### Extracted records

■ ■ ■ ■

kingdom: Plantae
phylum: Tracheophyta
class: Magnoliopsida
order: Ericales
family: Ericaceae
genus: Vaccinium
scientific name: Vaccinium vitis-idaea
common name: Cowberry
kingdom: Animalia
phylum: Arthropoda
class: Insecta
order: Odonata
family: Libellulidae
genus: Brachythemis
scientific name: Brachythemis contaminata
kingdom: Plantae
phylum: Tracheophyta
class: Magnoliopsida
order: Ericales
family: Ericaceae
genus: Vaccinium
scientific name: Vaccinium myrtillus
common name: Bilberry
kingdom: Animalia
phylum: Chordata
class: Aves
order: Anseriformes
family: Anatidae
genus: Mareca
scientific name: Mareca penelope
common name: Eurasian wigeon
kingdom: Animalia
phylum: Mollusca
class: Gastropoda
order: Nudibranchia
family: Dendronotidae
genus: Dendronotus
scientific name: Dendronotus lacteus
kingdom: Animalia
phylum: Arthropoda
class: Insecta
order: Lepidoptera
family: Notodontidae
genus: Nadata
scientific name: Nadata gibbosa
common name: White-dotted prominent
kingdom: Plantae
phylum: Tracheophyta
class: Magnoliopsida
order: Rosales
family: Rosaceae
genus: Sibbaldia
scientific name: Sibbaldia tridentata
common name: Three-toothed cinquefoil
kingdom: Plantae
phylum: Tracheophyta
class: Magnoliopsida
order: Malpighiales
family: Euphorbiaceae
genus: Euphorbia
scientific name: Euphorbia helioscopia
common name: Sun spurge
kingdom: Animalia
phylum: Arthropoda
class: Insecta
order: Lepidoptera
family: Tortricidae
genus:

■ ■ ■ ■

### Exercise prompt
Return every line of the records that contains the string "common", treating uppercase and lowercase letters as distinct.

### The output
common name: Cowberry
common name: Bilberry
common name: Eurasian wigeon
common name: White-dotted prominent
common name: Three-toothed cinquefoil
common name: Sun spurge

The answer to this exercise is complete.